__SOURCE DATA__
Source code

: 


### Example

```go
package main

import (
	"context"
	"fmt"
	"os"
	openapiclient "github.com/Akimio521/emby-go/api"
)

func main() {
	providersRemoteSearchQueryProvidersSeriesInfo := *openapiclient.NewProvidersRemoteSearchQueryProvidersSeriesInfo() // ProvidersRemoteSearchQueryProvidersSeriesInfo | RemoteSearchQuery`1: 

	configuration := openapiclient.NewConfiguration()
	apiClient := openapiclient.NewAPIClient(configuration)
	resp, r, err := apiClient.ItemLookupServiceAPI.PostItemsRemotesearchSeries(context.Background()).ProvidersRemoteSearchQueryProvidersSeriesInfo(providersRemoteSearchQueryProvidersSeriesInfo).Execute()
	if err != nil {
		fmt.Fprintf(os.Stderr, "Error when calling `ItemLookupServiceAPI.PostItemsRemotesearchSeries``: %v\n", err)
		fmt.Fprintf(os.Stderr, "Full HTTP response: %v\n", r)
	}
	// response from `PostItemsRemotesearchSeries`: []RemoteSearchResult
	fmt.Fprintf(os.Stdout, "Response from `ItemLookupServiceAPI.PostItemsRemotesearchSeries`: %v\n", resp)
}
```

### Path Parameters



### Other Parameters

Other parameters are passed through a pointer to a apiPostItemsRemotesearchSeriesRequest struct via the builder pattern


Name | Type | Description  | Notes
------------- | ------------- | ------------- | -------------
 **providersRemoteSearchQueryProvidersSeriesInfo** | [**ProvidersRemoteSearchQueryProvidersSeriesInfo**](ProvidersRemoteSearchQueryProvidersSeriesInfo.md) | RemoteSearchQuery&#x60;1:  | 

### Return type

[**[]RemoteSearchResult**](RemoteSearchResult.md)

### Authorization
...
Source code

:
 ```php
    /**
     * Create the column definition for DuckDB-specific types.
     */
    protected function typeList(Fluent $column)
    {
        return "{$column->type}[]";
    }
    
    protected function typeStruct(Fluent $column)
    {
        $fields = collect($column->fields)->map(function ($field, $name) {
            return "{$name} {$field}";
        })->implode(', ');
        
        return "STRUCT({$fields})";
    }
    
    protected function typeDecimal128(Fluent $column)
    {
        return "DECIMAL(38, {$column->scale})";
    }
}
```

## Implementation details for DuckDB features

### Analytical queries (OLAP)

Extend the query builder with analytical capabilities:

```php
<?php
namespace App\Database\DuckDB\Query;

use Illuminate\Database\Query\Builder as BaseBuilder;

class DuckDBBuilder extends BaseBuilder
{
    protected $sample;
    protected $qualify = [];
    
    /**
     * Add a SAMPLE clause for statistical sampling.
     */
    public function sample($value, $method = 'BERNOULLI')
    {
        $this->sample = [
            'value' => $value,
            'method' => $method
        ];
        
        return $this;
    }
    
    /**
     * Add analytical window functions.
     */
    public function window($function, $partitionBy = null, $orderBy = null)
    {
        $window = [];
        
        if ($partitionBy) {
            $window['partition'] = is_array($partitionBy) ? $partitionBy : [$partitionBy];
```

__TASK REQUIREMENTS__
Show, from the material above, each line that includes the string "method".

__WRITTEN RESPONSE__
    public function sample($value, $method = 'BERNOULLI')
            'method' => $method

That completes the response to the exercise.